__Do this__: Please pull out every line in the entries below that contains the word "Recorded" and copy each one in full.

__Input records__:

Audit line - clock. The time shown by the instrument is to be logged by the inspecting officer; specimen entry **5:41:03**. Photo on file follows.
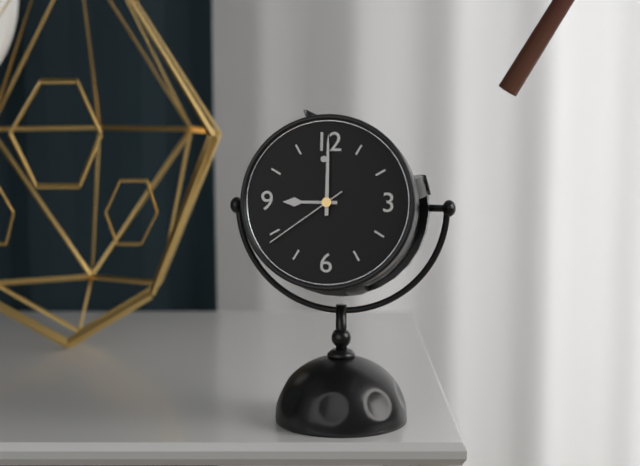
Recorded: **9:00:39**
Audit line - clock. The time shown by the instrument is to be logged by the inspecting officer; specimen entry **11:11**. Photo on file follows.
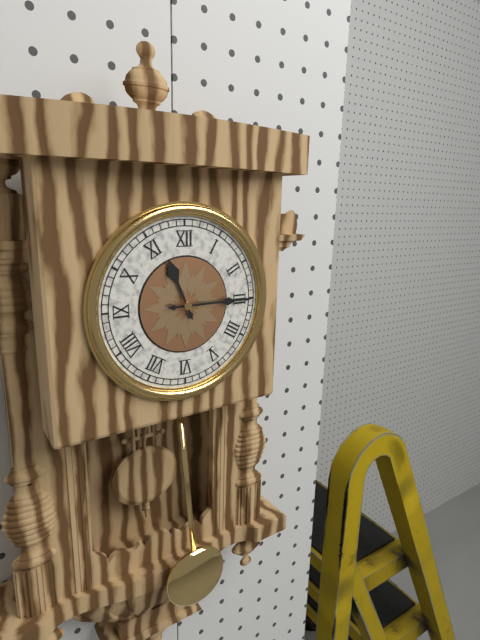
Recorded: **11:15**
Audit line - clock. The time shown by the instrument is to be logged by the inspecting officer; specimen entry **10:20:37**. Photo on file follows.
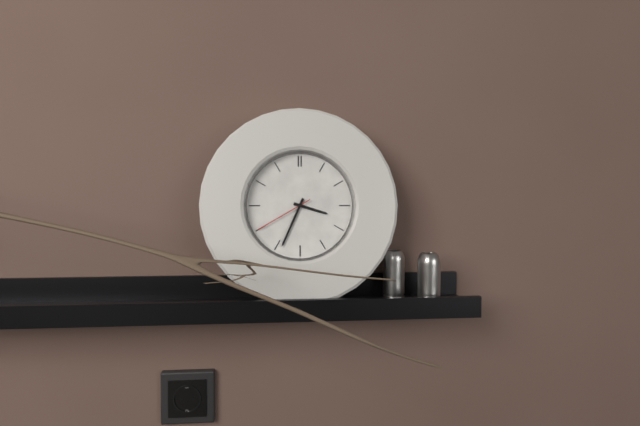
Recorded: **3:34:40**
==
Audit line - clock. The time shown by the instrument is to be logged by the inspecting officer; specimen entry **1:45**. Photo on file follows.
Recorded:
---
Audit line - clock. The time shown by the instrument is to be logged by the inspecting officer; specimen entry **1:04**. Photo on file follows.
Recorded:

__The output__:
Recorded: **9:00:39**
Recorded: **11:15**
Recorded: **3:34:40**
Recorded:
Recorded:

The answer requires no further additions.